In a sense those appointments are a nod to the party itself, to regional New Zealand and to farming New Zealand.
They are appointments that signal that rewards occasionally do go to long-servers and not always to the flash Harry consultants and corporate stars.
Dean's Waitaki electorate bordered English's and so he knows her capabilities well.
David Bennett has also worked closely with English as chairman of the finance and expenditure select committee which has traditionally been a stepping-stone to a ministerial post.
Nick Smith could be termed a loser because he went down the rankings by two but just keeping his job against the clamour from Opposition MPs to dump him makes him a winner, of sorts.

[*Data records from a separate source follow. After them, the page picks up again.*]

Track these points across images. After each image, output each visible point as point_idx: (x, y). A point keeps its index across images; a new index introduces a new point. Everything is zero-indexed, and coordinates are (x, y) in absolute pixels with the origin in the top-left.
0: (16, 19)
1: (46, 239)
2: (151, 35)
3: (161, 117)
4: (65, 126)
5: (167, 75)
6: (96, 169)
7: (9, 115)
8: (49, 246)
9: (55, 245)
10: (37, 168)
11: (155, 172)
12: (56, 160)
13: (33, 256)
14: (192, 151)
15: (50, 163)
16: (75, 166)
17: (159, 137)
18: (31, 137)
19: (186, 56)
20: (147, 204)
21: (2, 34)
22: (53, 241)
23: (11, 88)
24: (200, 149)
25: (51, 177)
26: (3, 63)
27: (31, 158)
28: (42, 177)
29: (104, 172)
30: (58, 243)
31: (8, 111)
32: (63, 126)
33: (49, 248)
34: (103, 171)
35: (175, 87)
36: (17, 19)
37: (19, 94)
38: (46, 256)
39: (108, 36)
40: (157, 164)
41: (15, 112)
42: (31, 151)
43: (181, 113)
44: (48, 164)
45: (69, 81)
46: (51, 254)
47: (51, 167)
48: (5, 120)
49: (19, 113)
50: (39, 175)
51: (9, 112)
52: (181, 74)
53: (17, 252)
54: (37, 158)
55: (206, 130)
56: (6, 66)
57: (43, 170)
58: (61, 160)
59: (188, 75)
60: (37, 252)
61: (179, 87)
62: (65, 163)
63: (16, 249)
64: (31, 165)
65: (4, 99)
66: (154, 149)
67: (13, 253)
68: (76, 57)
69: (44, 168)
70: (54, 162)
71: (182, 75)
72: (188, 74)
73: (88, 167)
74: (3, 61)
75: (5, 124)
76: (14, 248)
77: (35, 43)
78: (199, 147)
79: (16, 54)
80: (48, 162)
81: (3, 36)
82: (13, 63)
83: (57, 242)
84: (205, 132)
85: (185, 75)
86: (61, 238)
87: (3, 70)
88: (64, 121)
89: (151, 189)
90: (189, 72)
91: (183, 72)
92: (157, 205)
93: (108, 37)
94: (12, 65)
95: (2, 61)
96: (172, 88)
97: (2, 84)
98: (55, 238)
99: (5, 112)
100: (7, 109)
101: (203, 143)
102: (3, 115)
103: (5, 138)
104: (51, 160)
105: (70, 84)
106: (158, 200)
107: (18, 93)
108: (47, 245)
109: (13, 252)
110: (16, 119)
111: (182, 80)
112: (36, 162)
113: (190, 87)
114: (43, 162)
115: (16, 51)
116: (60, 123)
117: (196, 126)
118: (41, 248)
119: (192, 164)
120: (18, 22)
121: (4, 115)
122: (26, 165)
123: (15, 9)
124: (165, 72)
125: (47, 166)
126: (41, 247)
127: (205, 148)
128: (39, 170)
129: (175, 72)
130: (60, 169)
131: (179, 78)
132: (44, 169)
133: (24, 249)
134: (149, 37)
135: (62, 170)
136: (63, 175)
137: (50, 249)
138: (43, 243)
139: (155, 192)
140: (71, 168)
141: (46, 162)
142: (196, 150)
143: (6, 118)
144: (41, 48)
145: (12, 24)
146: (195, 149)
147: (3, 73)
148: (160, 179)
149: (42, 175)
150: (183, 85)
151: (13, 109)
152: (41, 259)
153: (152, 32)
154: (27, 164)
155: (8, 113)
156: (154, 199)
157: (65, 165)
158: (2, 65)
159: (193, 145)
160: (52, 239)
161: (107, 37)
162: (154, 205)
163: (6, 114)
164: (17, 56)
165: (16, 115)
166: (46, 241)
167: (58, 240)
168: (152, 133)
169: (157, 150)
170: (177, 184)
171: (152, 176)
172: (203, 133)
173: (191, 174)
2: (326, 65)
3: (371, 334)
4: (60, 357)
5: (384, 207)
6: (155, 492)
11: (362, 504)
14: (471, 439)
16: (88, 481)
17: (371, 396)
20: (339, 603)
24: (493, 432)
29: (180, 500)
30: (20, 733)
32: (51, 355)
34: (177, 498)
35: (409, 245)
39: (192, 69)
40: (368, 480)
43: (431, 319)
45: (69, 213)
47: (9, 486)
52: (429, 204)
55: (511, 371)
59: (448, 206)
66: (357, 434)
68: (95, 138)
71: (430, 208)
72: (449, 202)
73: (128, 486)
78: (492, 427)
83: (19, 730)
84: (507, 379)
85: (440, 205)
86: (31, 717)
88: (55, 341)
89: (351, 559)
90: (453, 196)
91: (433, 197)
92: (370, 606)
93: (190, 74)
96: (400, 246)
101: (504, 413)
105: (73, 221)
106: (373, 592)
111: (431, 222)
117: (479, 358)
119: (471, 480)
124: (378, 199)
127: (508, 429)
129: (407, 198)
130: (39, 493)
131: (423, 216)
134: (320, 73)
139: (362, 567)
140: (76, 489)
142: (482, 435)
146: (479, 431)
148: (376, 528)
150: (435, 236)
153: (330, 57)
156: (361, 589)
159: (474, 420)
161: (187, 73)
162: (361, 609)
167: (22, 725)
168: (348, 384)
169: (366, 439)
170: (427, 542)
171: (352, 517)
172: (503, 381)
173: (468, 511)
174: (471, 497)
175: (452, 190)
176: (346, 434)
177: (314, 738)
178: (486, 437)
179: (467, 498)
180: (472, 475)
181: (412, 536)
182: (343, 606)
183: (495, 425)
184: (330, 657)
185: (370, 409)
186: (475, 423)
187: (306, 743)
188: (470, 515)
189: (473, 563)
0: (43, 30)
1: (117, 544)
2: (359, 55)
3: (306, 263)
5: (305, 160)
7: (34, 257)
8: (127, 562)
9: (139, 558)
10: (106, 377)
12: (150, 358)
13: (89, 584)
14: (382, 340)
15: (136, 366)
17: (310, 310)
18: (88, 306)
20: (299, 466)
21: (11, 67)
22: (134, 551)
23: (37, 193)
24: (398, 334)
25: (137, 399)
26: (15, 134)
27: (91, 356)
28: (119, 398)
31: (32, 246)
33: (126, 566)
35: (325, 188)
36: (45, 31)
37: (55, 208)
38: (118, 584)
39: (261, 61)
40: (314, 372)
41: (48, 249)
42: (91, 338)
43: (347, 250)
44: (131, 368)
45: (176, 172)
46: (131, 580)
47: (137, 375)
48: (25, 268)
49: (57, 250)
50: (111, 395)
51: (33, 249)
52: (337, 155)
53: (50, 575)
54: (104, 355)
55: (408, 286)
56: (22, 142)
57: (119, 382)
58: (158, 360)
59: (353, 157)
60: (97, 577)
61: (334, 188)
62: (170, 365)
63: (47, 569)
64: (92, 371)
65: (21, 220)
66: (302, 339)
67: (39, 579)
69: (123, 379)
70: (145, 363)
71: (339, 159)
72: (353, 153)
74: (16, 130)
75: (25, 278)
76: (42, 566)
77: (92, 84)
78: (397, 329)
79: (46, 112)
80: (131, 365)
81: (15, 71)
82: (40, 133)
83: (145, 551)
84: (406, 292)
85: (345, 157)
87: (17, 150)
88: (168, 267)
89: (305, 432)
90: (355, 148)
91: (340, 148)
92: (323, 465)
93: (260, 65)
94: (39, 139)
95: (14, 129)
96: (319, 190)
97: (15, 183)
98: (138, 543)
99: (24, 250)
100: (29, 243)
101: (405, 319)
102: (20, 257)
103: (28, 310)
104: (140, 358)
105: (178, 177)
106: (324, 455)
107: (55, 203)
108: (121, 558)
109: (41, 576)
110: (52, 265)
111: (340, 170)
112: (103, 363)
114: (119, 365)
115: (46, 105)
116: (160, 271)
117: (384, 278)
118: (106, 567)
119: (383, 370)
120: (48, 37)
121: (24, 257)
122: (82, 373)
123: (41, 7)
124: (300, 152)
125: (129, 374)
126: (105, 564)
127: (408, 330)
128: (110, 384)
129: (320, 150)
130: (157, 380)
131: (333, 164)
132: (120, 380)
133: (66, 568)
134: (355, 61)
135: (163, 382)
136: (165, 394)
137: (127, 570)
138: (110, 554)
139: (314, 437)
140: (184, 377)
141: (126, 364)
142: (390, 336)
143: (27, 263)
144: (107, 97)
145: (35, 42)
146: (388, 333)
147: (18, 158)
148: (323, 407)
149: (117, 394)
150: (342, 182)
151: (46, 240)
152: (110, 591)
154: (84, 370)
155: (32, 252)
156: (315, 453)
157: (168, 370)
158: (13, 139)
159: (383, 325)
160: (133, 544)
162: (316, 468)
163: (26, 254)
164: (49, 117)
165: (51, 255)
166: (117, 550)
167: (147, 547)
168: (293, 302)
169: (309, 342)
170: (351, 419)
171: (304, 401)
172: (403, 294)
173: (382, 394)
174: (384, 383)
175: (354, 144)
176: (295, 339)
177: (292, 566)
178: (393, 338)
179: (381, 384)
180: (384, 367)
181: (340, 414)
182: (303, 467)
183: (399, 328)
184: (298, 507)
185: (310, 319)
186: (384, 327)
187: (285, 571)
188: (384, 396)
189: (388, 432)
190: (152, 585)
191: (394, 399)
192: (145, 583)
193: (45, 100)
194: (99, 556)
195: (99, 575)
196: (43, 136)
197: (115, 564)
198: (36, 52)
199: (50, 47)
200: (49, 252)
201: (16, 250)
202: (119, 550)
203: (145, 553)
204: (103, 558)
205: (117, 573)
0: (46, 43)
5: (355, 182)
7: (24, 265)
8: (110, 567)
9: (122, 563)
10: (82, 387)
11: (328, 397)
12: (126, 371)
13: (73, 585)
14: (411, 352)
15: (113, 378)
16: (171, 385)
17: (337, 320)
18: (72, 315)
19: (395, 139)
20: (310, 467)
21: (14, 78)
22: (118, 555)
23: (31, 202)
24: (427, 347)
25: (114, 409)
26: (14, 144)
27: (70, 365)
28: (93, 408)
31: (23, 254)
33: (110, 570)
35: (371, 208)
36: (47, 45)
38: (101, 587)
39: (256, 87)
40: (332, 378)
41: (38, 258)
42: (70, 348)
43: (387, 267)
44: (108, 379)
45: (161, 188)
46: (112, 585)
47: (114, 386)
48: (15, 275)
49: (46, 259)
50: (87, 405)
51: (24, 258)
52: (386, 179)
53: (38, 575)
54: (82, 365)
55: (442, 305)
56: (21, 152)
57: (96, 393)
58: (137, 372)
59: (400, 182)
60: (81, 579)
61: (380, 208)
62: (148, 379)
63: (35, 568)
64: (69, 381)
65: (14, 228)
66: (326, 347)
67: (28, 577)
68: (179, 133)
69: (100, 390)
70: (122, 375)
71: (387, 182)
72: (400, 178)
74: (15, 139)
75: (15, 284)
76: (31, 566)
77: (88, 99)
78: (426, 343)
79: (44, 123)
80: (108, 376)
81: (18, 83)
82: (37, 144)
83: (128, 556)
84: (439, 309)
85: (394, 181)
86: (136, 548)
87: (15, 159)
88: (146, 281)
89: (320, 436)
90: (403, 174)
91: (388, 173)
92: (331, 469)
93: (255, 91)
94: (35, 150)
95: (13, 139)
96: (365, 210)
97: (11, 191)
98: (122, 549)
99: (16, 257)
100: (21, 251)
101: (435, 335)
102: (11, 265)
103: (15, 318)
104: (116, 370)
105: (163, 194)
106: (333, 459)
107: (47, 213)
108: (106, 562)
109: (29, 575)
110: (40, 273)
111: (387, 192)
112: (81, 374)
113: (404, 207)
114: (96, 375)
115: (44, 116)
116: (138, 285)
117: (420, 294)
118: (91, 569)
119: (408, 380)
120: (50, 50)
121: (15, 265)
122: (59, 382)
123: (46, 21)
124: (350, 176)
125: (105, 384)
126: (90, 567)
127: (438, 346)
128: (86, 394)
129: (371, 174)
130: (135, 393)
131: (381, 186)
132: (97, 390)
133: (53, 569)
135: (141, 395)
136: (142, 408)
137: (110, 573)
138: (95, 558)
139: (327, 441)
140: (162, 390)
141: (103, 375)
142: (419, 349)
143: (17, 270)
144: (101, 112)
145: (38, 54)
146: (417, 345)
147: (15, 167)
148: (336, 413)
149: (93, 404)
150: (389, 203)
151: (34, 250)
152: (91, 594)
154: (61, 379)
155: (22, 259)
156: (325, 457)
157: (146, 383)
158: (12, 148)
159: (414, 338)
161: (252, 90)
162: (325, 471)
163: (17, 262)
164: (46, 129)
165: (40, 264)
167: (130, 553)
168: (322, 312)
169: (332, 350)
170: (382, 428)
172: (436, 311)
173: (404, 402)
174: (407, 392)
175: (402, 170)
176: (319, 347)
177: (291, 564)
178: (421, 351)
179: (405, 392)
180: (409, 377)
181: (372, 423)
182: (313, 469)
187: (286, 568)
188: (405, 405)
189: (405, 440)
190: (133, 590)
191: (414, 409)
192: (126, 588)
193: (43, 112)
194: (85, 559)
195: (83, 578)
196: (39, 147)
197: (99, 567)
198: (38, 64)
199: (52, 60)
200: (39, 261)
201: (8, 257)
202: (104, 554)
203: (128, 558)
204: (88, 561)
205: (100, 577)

Of the "losers," there is only one significant one, Jo Goodhew - a minister outside cabinet whom most people will not have heard of - who has been returned to the backbench.
Her demotion, plus the nudge applied to Craig Foss this week ahead of the reshuffle, means there will continue to be musical chairs in the posts outside cabinet - and that is no bad thing.
It is a good reshuffle politically as well because it gives an old Government a fresh and younger face.
The leadership troika of English, Paula Bennett and Steven Joyce, have been reinforced by the elevation and or expansion of duties of Simon Bridges, Amy Adams, Jonathan Coleman, Michael Woodhouse and Nikki Kaye.
The change in name of portfolio for Nick Smith from Building and Housing to Housing and Construction has been seized on in some quarters as a major shift.
But the fact is that very little has changed
The Minister of Housing until last term was the name given to the minister in charge of state housing and Housing New Zealand. Until now that has been Bill English and after the reshuffle it will be Amy Adams.
The minister in charge of the regulations, issues and building standards that affect housing affordability until now has been Nick smith and after the reshuffle it will continue to be Nick Smith.